Brief: With the line containing "wall clock: present" as the first and the final line of the entries as the last, repeat exactly the lines in that span, including both.

Saved data entries
┄┄┄┄┄┄
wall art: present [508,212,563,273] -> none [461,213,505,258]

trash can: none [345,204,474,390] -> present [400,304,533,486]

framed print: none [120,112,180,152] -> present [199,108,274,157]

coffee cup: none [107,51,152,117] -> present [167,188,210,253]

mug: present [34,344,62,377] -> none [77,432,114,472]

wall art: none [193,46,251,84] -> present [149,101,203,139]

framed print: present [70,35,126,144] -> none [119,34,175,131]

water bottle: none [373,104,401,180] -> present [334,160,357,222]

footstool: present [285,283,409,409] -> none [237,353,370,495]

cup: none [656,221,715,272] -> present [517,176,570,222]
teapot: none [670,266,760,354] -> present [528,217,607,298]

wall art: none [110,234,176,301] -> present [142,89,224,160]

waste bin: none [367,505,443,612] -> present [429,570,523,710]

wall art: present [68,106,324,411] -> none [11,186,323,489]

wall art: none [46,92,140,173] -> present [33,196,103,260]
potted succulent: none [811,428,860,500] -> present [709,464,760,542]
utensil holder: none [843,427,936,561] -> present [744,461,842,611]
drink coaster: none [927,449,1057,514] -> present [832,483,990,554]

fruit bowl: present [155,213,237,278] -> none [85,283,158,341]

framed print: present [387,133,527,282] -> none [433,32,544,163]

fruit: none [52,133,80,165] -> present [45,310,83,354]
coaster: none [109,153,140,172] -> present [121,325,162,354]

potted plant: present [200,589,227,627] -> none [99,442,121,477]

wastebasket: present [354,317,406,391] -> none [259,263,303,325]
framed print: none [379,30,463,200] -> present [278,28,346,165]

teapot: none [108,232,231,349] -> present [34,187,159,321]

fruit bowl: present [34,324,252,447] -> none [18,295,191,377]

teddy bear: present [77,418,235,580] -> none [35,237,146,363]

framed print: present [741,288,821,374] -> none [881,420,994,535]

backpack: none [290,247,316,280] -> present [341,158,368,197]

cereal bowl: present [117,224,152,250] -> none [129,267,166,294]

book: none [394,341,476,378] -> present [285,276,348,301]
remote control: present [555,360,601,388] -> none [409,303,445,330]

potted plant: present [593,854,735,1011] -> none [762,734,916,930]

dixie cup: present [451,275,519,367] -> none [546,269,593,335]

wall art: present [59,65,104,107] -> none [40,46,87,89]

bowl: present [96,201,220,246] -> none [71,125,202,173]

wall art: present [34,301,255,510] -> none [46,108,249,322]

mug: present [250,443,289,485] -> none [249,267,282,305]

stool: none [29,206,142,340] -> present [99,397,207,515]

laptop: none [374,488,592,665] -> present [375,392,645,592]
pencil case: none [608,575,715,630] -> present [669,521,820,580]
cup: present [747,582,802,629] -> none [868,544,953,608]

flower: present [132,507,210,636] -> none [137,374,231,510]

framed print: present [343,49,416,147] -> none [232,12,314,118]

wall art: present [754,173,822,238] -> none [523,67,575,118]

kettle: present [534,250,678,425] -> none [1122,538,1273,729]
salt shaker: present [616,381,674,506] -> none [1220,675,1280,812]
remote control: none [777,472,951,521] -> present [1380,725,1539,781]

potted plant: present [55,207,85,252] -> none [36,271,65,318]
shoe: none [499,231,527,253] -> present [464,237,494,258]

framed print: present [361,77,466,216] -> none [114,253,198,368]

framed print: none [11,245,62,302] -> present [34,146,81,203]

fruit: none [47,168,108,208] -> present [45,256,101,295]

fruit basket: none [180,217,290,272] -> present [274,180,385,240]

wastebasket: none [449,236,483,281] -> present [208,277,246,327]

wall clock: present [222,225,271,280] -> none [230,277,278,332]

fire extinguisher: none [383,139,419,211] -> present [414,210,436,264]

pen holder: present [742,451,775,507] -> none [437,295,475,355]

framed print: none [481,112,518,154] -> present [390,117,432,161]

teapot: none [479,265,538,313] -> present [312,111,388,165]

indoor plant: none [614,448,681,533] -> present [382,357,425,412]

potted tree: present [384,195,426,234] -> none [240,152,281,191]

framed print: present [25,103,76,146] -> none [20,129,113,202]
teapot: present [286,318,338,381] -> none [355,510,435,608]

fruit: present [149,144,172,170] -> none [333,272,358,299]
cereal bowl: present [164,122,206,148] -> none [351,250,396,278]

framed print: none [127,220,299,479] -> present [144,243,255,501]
┄┄┄┄┄┄
Solution to this exercise:
wall clock: present [222,225,271,280] -> none [230,277,278,332]

fire extinguisher: none [383,139,419,211] -> present [414,210,436,264]

pen holder: present [742,451,775,507] -> none [437,295,475,355]

framed print: none [481,112,518,154] -> present [390,117,432,161]

teapot: none [479,265,538,313] -> present [312,111,388,165]

indoor plant: none [614,448,681,533] -> present [382,357,425,412]

potted tree: present [384,195,426,234] -> none [240,152,281,191]

framed print: present [25,103,76,146] -> none [20,129,113,202]
teapot: present [286,318,338,381] -> none [355,510,435,608]

fruit: present [149,144,172,170] -> none [333,272,358,299]
cereal bowl: present [164,122,206,148] -> none [351,250,396,278]

framed print: none [127,220,299,479] -> present [144,243,255,501]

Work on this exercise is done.